Abstract

Improvements in language model capabilities are often attributed to increasing model size or training data, but in some cases smaller models trained on curated data or with different architectural decisions can outperform larger ones trained on more tokens. What accounts for this?

To quantify the impact of these design choices, we meta-analyze 92 open-source pretrained models across a wide array of scales, including state-of-the-art open-weights models as well as less performant models and those with less conventional design decisions. We find that by incorporating features besides model size and number of training tokens, we can achieve a relative 3-28% increase in ability to predict downstream performance compared with using scale alone.

Analysis of model design decisions reveal insights into data composition, such as the trade-off between language and code tasks at 15-25% code, as well as the better performance of some architectural decisions such as choosing rotary over learned embeddings. Broadly, our framework lays a foundation for more systematic investigation of how model development choices shape final capabilities.

Method illustration
We document design decisions from open-weights models related to both architecture and data composition, and train predictors for downstream task performance. This allows us to examine the impact of model design choices individually.

Introduction

The effectiveness of language model training depends critically on decisions made during pretraining. Language model performance has been found to be fairly predictable through scaling laws — extrapolations of model performance based on the parameter counts and number of tokens the models were trained on. However, scaling laws based on only these two aspects do not always explain downstream task performance.

We ask: can we leverage past findings from open language models to examine how training decisions jointly impact downstream performance?

Building a Database of Publicly-Available Language Models

To approach our research question, we built a comprehensive database of publicly available language models. Our database encompasses models spanning a wide range of sizes, from 11M to 110B parameters, and includes only distinct pretrained base models with decoder-only architectures. We applied the following criteria:

  • Pretrained-only: Only base models that were pretrained from scratch were included. Fine-tuned variants, merged models, and models with additional post-training were excluded.
  • Architecture: Only transformer-based decoder-only models were included to maintain uniformity. Mixture-of-experts (MoEs) or other architectures were excluded.
  • Publicly available information: Only models with publicly available metadata, documented through configuration files or papers, were included.
Data taxonomy
Taxonomy of pretraining data categories. We sorted data sources into this taxonomy based on model documentation.

Different Tasks, Different Scaling Trends

Different tasks, different scaling trends
Performance plotted against their total parameters and tokens. The background color represents the scaling law fitted to the task, and the marker colors indicate true performance. Some tasks have different performance trends with scale.

Before adding in other factors, we examine differences in scaling along parameters and tokens between our selected tasks. We find that different tasks may exhibit marked differences both in how well they follow scaling trends, as well as their individual scaling contours.

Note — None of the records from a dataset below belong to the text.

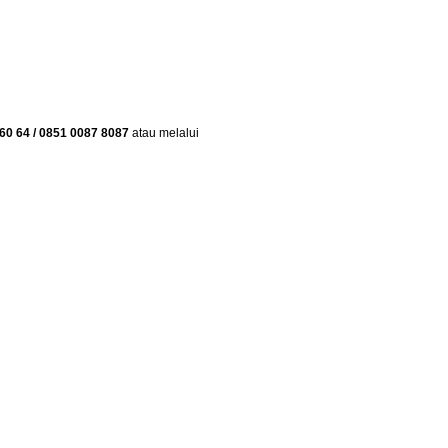
60 64 / 0851 0087 8087
atau melalui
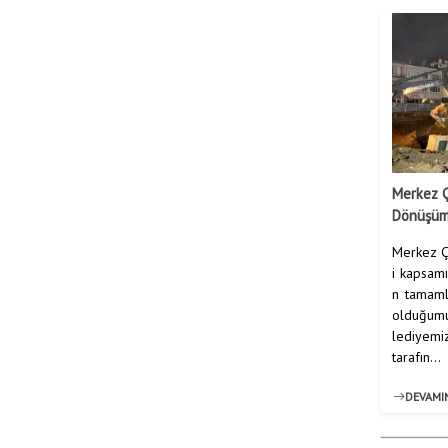
Merkez Ç
Dönüşümü
Merkez Ç
i kapsamı
n tamaml
olduğumuz
lediyemiz
tarafın...
DEVAMI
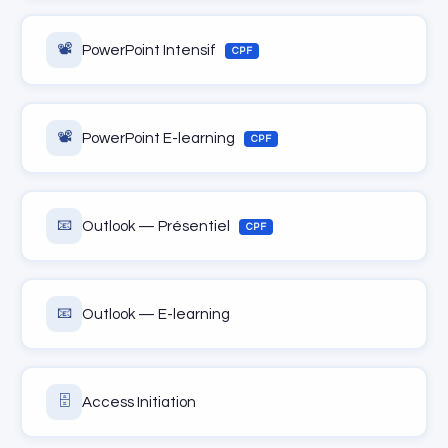
📽️
PowerPoint Intensif
CPF
📽️
PowerPoint E-learning
CPF
📧
Outlook — Présentiel
CPF
📧
Outlook — E-learning
🗄️
Access Initiation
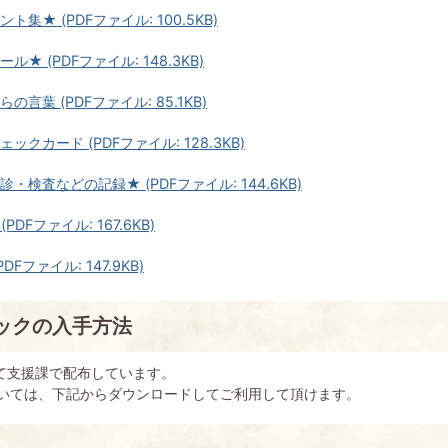
ント集★ (PDFファイル: 100.5KB)
ール★ (PDFファイル: 148.3KB)
らの言葉 (PDFファイル: 85.1KB)
ェックカード (PDFファイル: 128.3KB)
診・検査などの記録★ (PDFファイル: 144.6KB)
(PDFファイル: 167.6KB)
PDFファイル: 147.9KB)
ックの入手方法
育て支援課で配布しています。
いては、下記からダウンロードしてご利用して頂けます。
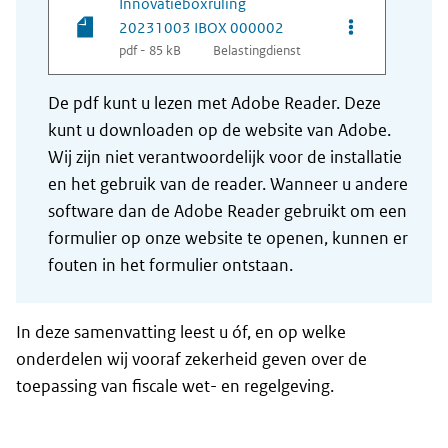
Innovatieboxruling
Opties van be
20231003 IBOX 000002
pdf - 85 kB
Belastingdienst
De pdf kunt u lezen met Adobe Reader. Deze
kunt u downloaden op de website van Adobe.
Wij zijn niet verantwoordelijk voor de installatie
en het gebruik van de reader. Wanneer u andere
software dan de Adobe Reader gebruikt om een
formulier op onze website te openen, kunnen er
fouten in het formulier ontstaan.
In deze samenvatting leest u óf, en op welke
onderdelen wij vooraf zekerheid geven over de
toepassing van fiscale wet- en regelgeving.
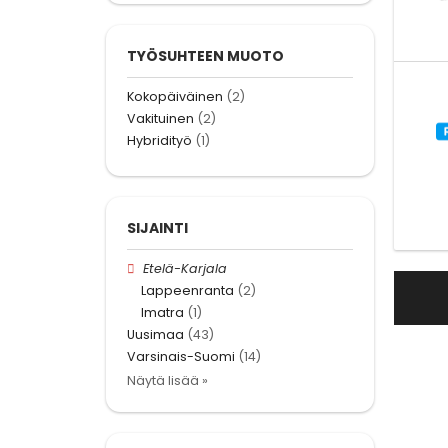
TYÖSUHTEEN MUOTO
Kokopäiväinen
(2)
Vakituinen
(2)
Hybridityö
(1)
SIJAINTI
Etelä-Karjala
Lappeenranta
(2)
Imatra
(1)
Uusimaa
(43)
Varsinais-Suomi
(14)
Näytä lisää »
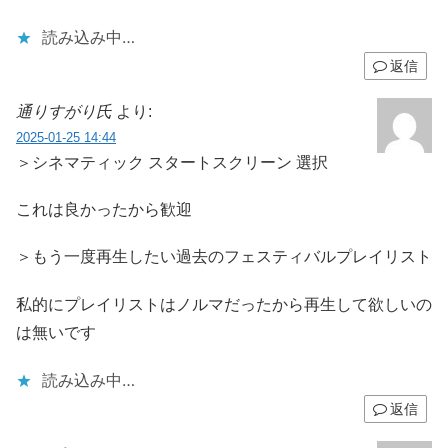
読み込み中…
返信
通りすがり氏
より:
2025-01-25 14:44
＞シネマティック スタートスクリーン 選択
これは良かったから歓迎
＞もう一度再生したい過去のフェスティバルプレイリスト
私的にプレイリストはノルマだったから再生して欲しいの
は無いです
読み込み中…
返信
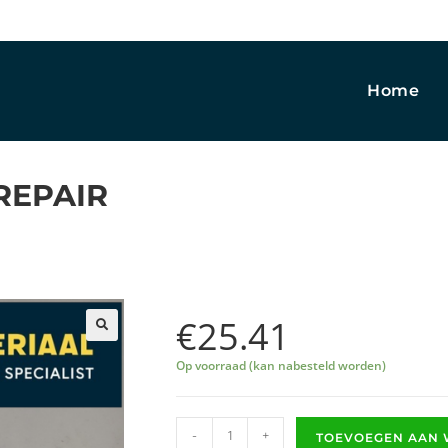
Home
REPAIR
€
25.41
🔍
Op voorraad (kan nabesteld worden)
-
+
TOEVOEGEN AAN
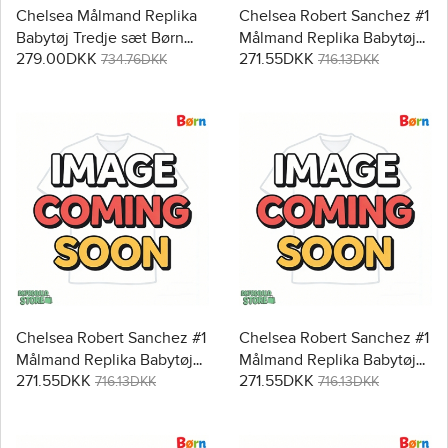
Chelsea Målmand Replika
Chelsea Robert Sanchez #1
Babytøj Tredje sæt Børn
Målmand Replika Babytøj
279.00DKK
271.55DKK
2025-26 Langærmet (+
Hjemmebanesæt Børn
734.76DKK
716.13DKK
Korte bukser)
2025-26 Kortærmet (+
Korte bukser)
Chelsea Robert Sanchez #1
Chelsea Robert Sanchez #1
Målmand Replika Babytøj
Målmand Replika Babytøj
271.55DKK
271.55DKK
Udebanesæt Børn 2025-26
Tredje sæt Børn 2025-26
716.13DKK
716.13DKK
Kortærmet (+ Korte bukser)
Kortærmet (+ Korte bukser)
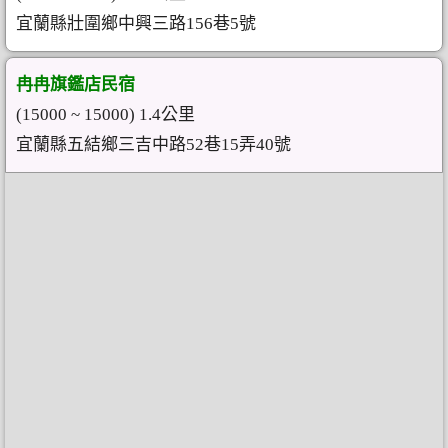
宜蘭縣壯圍鄉中興三路156巷5號
冉冉旗鑑店民宿
(15000 ~ 15000) 1.4公里
宜蘭縣五結鄉三吉中路52巷15弄40號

For instance, TruthfulQA appears to exhibit U-shaped scaling, while Humaneval has more "outlier" models.

Key Findings

It's Not Just Scaling

We find that incorporating extra features alongside traditional scaling laws features leads to substantial improvements in prediction accuracy across multiple benchmarks. The all-features predictor outperforms the scaling-laws-only predictor in all evaluated cases, with improvements ranging from approximately 3% (MathQA) to about 28% (Lambada) relative error reduction.

SHAP analysis of features
In all tasks, the number of parameters and pretraining tokens heavily influences the predictions made by the regressor. The percentage of code in pretraining often influences predictions negatively for NLI tasks but positively for Humaneval.

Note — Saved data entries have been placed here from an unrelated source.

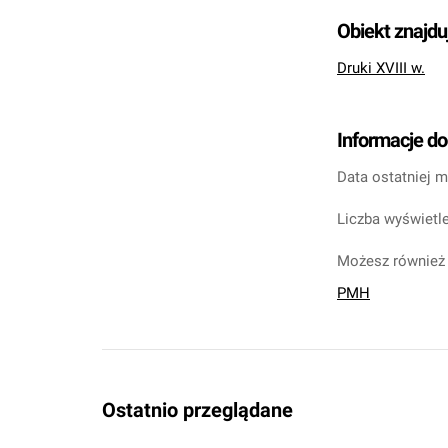
Obiekt znajdu
Druki XVIII w.
Informacje d
Data ostatniej m
Liczba wyświetle
Możesz również 
PMH
Ostatnio przeglądane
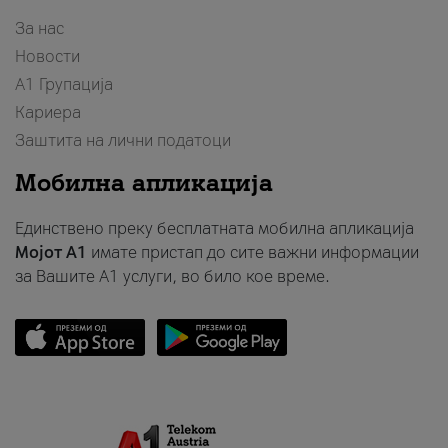
За нас
Новости
А1 Групација
Кариера
Заштита на лични податоци
Мобилна апликација
Единствено преку бесплатната мобилна апликација
Мојот A1
имате пристап до сите важни информации
за Вашите A1 услуги, во било кое време.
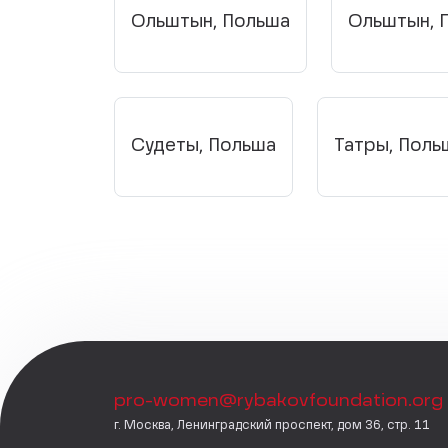
Ольштын, Польша
Ольштын, 
Судеты, Польша
Татры, Поль
pro-women@rybakovfoundation.org
г. Москва, Ленинградский проспект, дом 36, стр. 11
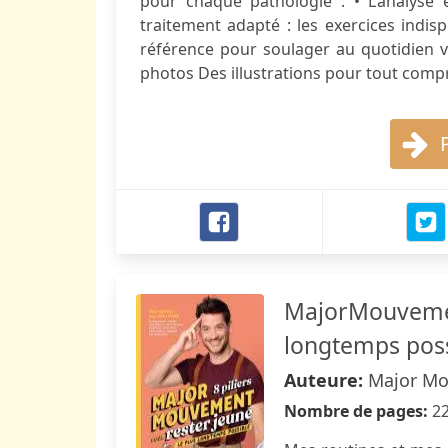
pour chaque pathologie : • L’analyse 
traitement adapté : les exercices indis
référence pour soulager au quotidien v
photos Des illustrations pour tout compr
MajorMouvement
longtemps pos
Auteure:
Major M
Nombre de pages:
2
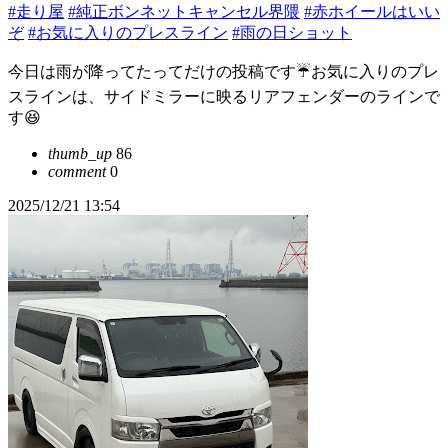
#走り屋
#純正ボンネットキャンセル界隈
#赤ホイールはいい
ぞ
#お気に入りのプレスライン
#雨の日ショット
今日は雨が降ってたってだけの投稿です☔お気に入りのプレ
スラインは、サイドミラーに映るリアフェンダーのラインで
す😆
thumb_up
86
comment
0
2025/12/21 13:54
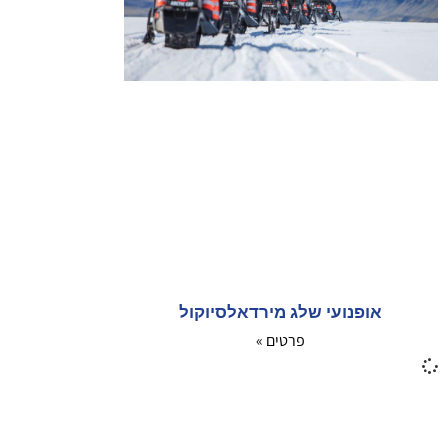
אופנועי שלג מירדאלסיוקול
פרטים »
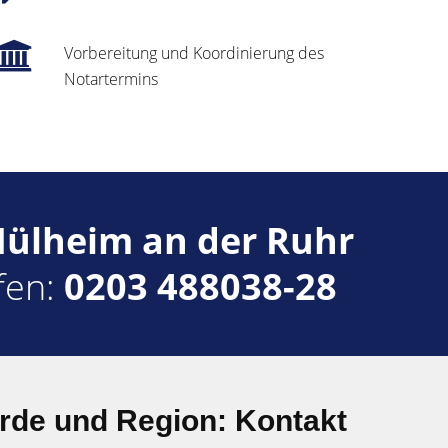
Vorbereitung und Koordinierung des
Notartermins
ülheim an der Ruhr
ufen:
0203 488038-28
rde und Region: Kontakt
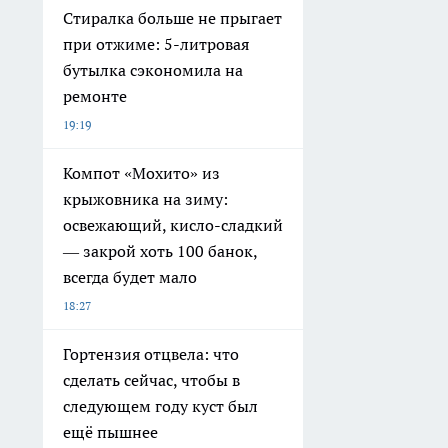
Стиралка больше не прыгает
при отжиме: 5-литровая
бутылка сэкономила на
ремонте
19:19
Компот «Мохито» из
крыжовника на зиму:
освежающий, кисло-сладкий
— закрой хоть 100 банок,
всегда будет мало
18:27
Гортензия отцвела: что
сделать сейчас, чтобы в
следующем году куст был
ещё пышнее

A Little Code Goes a Long Way, but Too Much is Harmful to NLI

One of the most important non-scaling features is the percentage of code data in pretraining. Higher code composition results in positive Shapley values (i.e. higher predicted performance) for Humaneval, but it negatively affects Arc Challenge, Hellaswag, Winogrande, and Lambada.

Models trained with more than roughly 20–25% code are predicted to have large gains on tasks like Humaneval, but start to incur penalties on standard natural language benchmarks. By contrast, a moderate code proportion in the 15–25% range appears to balance these competing demands, yielding a more neutral or slightly positive effect overall.

Code effect on performance
SHAP impact of code percentage on Lambada (representative NL task) and Humaneval on our regressors.

Other Insights on Task Performance

From the fine-grained features from free generations, we also observed that many recent models (particularly those trained on synthetic data such as the Phi and SmolLM) generate a relatively large number of question words, indicating extensive training on data related to question answering.

A higher percentage of reference-like or question-loaded generations resulted in better model accuracy on some tasks such as Arc Challenge and Winogrande. Additionally, models that generate more web-like data tend to do worse on TruthfulQA.

Conclusion

We perform the first systematic analysis of the performance of open language models across diverse tasks and tie their performance to architectural and data-compositional design decisions.

Our database can be further expanded as new models and benchmarks are released, and we will release the code and data to help spur community efforts for more systematic data documentation.

We hope our work will help discover hypotheses to be tested in more controlled settings — existing models intertwine a number of design decisions, and further controlled pre-training experiments that only involve one axis of variation could further clarify the effect of each feature.